[PROBLEM TO WORK ON]
Once you reach the line with "right shoulder: (373, 353)" below, copy each line exactly, stopping after the line with "right ankle: (296, 824)", and skip any pictures.

[SOURCE MATERIAL]

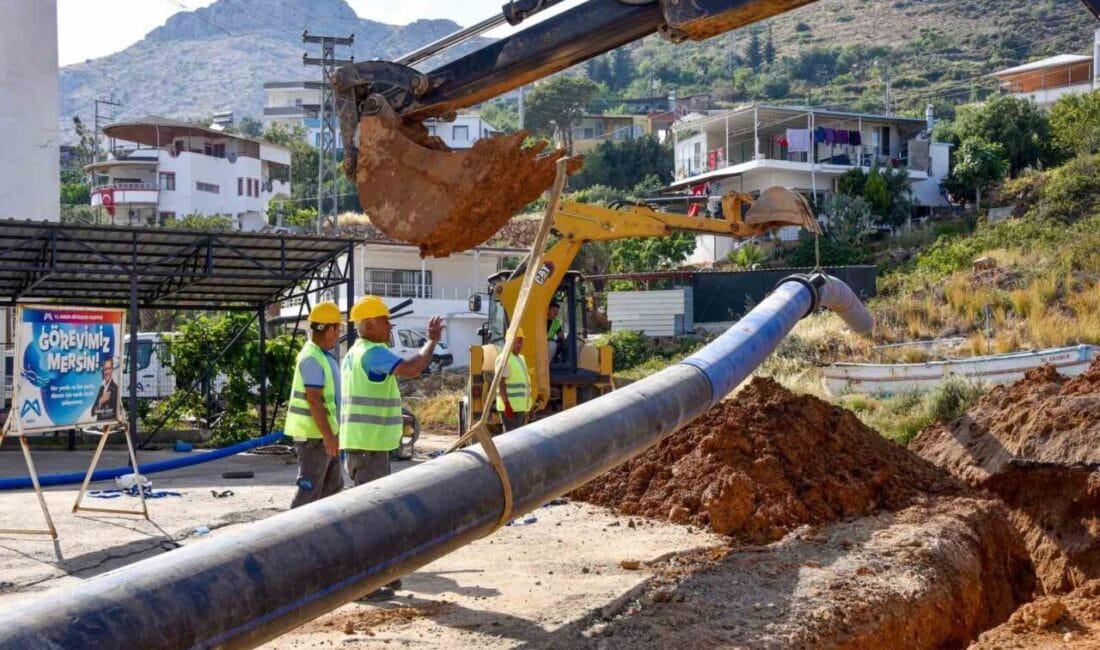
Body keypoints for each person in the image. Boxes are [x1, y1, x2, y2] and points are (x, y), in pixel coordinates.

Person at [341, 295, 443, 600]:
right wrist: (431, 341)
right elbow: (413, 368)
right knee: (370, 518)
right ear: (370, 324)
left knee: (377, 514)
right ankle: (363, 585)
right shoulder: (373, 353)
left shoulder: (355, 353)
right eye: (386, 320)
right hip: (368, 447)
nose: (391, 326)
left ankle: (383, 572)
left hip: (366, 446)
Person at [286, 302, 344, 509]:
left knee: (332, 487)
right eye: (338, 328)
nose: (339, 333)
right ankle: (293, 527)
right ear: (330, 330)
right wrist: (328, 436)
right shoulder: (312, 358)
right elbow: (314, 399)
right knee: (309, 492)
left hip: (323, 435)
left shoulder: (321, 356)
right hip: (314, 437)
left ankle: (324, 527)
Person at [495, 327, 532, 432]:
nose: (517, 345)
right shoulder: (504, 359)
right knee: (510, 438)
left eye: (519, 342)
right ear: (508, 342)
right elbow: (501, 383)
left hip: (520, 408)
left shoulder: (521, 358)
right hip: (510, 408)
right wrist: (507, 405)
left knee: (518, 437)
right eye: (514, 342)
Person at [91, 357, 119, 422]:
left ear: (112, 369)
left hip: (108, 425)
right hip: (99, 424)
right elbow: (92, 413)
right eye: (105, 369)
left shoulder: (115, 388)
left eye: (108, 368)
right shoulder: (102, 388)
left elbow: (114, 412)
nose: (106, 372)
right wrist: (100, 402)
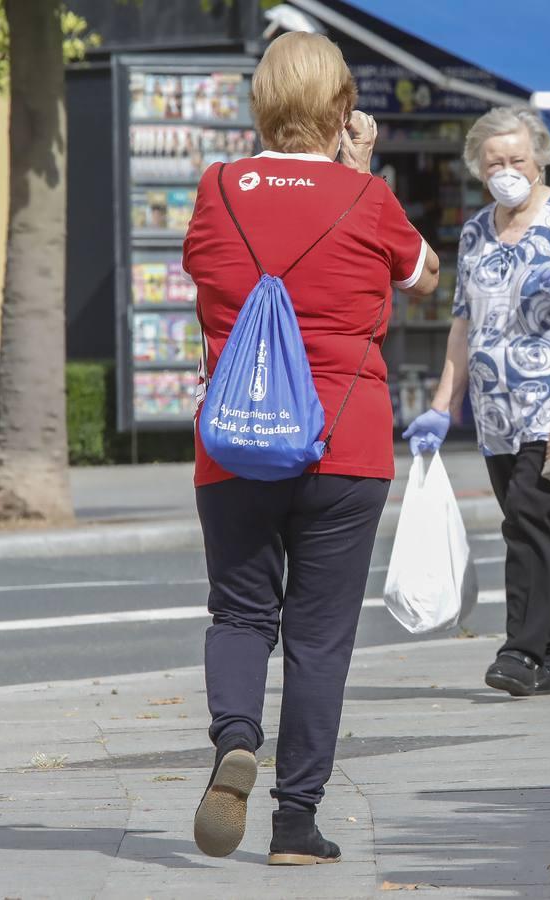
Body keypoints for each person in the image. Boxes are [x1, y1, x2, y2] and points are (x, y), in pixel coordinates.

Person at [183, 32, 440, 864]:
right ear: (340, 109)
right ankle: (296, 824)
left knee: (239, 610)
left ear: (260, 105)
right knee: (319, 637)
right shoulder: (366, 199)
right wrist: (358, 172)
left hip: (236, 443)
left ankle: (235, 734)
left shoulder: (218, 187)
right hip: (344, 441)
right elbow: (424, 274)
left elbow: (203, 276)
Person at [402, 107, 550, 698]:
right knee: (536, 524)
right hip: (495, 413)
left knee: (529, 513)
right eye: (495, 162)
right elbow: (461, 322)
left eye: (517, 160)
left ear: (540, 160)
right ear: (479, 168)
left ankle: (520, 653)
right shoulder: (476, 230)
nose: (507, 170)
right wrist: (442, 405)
==
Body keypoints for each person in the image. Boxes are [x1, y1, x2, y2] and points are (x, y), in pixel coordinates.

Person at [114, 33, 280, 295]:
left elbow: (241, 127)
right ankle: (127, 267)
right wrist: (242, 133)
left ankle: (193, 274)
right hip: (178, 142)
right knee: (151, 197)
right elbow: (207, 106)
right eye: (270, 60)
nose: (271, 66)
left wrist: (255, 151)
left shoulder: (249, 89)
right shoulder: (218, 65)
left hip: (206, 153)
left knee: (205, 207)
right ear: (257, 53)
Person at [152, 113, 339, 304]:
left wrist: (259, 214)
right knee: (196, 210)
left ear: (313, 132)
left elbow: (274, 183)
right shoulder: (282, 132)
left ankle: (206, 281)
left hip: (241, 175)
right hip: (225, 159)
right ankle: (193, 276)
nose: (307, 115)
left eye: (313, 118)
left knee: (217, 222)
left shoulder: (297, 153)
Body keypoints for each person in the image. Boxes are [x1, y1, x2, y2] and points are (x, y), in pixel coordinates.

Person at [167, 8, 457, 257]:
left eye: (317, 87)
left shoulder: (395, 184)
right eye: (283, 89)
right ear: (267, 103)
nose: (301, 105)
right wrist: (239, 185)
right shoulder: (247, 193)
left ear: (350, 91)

[RESULT FOR THIS TASK]
right shoulder: (373, 353)
left shoulder: (355, 353)
right eye: (386, 320)
right hip: (368, 447)
nose: (391, 326)
left ankle: (383, 572)
left hip: (366, 446)
Person at [286, 302, 344, 509]:
left knee: (332, 487)
right eye: (338, 328)
nose: (339, 333)
right ankle: (293, 527)
right ear: (330, 330)
right wrist: (328, 436)
right shoulder: (312, 358)
right elbow: (314, 399)
right knee: (309, 492)
left hip: (323, 435)
left shoulder: (321, 356)
right hip: (314, 437)
left ankle: (324, 527)
Person at [495, 327, 532, 432]:
nose: (517, 345)
right shoulder: (504, 359)
right knee: (510, 438)
left eye: (519, 342)
right ear: (508, 342)
right elbow: (501, 383)
left hip: (520, 408)
left shoulder: (521, 358)
right hip: (510, 408)
right wrist: (507, 405)
left knee: (518, 437)
right eye: (514, 342)
Person at [91, 357, 119, 422]:
left ear: (112, 369)
left hip: (108, 425)
right hip: (99, 424)
right elbow: (92, 413)
right eye: (105, 369)
left shoulder: (115, 388)
left eye: (108, 368)
right shoulder: (102, 388)
left elbow: (114, 412)
nose: (106, 372)
right wrist: (100, 402)
Body keypoints for each person in the image. Boxes are [x1, y1, x2, y2] and points are (x, y), in pixel coordinates.

Person at [183, 32, 440, 864]:
right ear: (340, 109)
right ankle: (296, 824)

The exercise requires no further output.